If there’s any moral to this story for a US/UK audience it is never pay anyone to let you pose for a photo with a wild animal when you’re on vacation in Mexico. It’s an epidemic problem in this region and if they couldn’t make money doing it they would stop.

Wow, sad update. Again, you get huge props for doing what you did. And I agree, animal tourism is almost always awful, if only people would do a little due diligence. RIP, little owl.

I am sorry to hear it. Thank you for what you were able to do for him, and thank you for the update.

Poor Woodsy. I’m glad he had a little cat food in his life. :frowning:

Many thanks for your earnest and very humane efforts, Crazyhorse, and for telling us all about it here.
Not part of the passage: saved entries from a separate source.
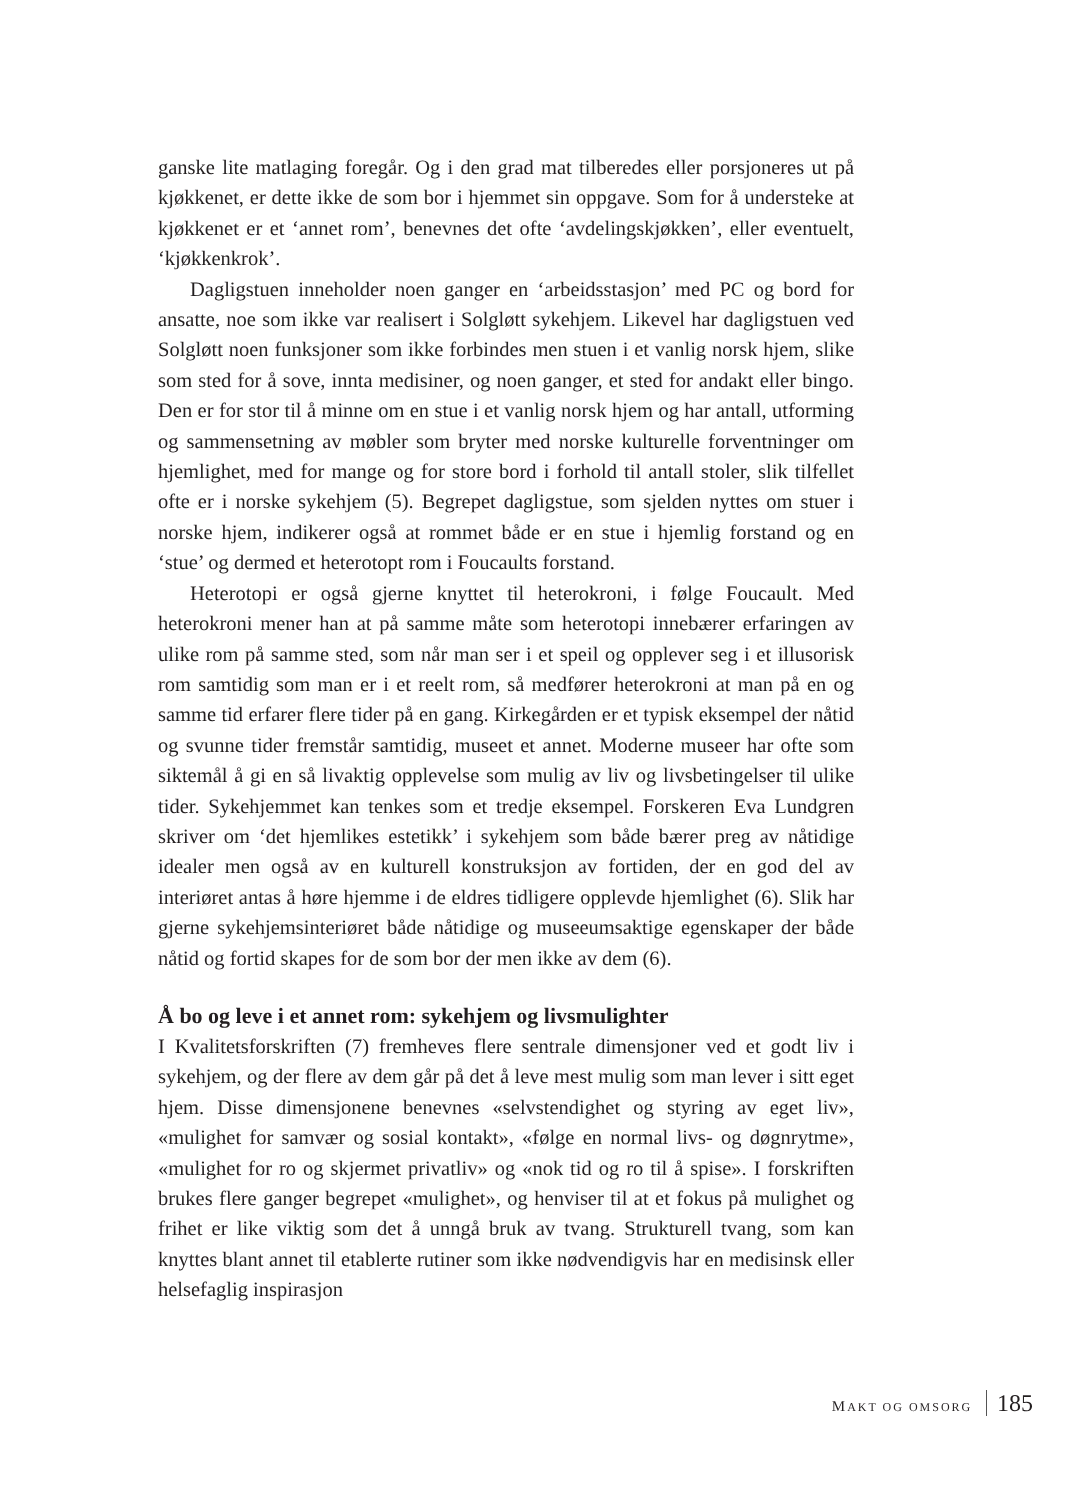ganske lite matlaging foregår. Og i den grad mat tilberedes eller porsjoneres ut på kjøkkenet, er dette ikke de som bor i hjemmet sin oppgave. Som for å understeke at kjøkkenet er et ‘annet rom’, benevnes det ofte ‘avdelings­kjøkken’, eller eventuelt, ‘kjøkkenkrok’.
Dagligstuen inneholder noen ganger en ‘arbeidsstasjon’ med PC og bord for ansatte, noe som ikke var realisert i Solgløtt sykehjem. Likevel har dag­ligstuen ved Solgløtt noen funksjoner som ikke forbindes men stuen i et vanlig norsk hjem, slike som sted for å sove, innta medisiner, og noen ganger, et sted for andakt eller bingo. Den er for stor til å minne om en stue i et vanlig norsk hjem og har antall, utforming og sammensetning av møbler som bryter med norske kulturelle forventninger om hjemlighet, med for mange og for store bord i forhold til antall stoler, slik tilfellet ofte er i nor­ske sykehjem (5). Begrepet dagligstue, som sjelden nyttes om stuer i norske hjem, indikerer også at rommet både er en stue i hjemlig forstand og en ‘stue’ og dermed et heterotopt rom i Foucaults forstand.
Heterotopi er også gjerne knyttet til heterokroni, i følge Foucault. Med heterokroni mener han at på samme måte som heterotopi innebærer er­faringen av ulike rom på samme sted, som når man ser i et speil og opplever seg i et illusorisk rom samtidig som man er i et reelt rom, så medfører hete­rokroni at man på en og samme tid erfarer flere tider på en gang. Kirkegår­den er et typisk eksempel der nåtid og svunne tider fremstår samtidig, museet et annet. Moderne museer har ofte som siktemål å gi en så livaktig opplevelse som mulig av liv og livsbetingelser til ulike tider. Sykehjemmet kan tenkes som et tredje eksempel. Forskeren Eva Lundgren skriver om ‘det hjemlikes estetikk’ i sykehjem som både bærer preg av nåtidige idealer men også av en kulturell konstruksjon av fortiden, der en god del av interiøret antas å høre hjemme i de eldres tidligere opplevde hjemlighet (6). Slik har gjerne sykehjemsinteriøret både nåtidige og museeumsaktige egenskaper der både nåtid og fortid skapes for de som bor der men ikke av dem (6).
Å bo og leve i et annet rom: sykehjem og livsmulighter
I Kvalitetsforskriften (7) fremheves flere sentrale dimensjoner ved et godt liv i sykehjem, og der flere av dem går på det å leve mest mulig som man lever i sitt eget hjem. Disse dimensjonene benevnes «selvstendighet og sty­ring av eget liv», «mulighet for samvær og sosial kontakt», «følge en normal livs- og døgnrytme», «mulighet for ro og skjermet privatliv» og «nok tid og ro til å spise». I forskriften brukes flere ganger begrepet «mulighet», og henviser til at et fokus på mulighet og frihet er like viktig som det å unngå bruk av tvang. Strukturell tvang, som kan knyttes blant annet til etablerte rutiner som ikke nødvendigvis har en medisinsk eller helsefaglig inspirasjon
MAKT OG OMSORG 185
So sorry it didn’t end well for the little guy.

Sadly, this is not an uncommon scenario. It’s what I implied when I said “…provided the starvation didn’t cause significant organ failure” at Post #38 above.

Crazyhorse, thank you for your efforts – both on behalf of this owl, and the other wildlife that you deal with. We all know that there are no guarantees, but we keep trying.

Yes, kudos to you Crazyhorse for the work you’re doing and what you attempted yo do here. I’m sure it has its rewarding moments, but I think I’d find rehab work wearing, if only due to the inevitable failures.

Sometimes things go right. If I manipulated my tablet and my YouTube correctly this link should show a recovered bald eagle being returned to the wild. I don’t know how to make it a hyperlink in Tapatalk. It’s only 15 seconds long and I don’t think anything in it requires two-click isolation.

Sadly that seems to often be the case, you lose many more times than you win.
I help with a local rehabber when i have time and i seem to bury more than i set free.

Not all is due to humans, a lot is mother nature and natural selection at play as well.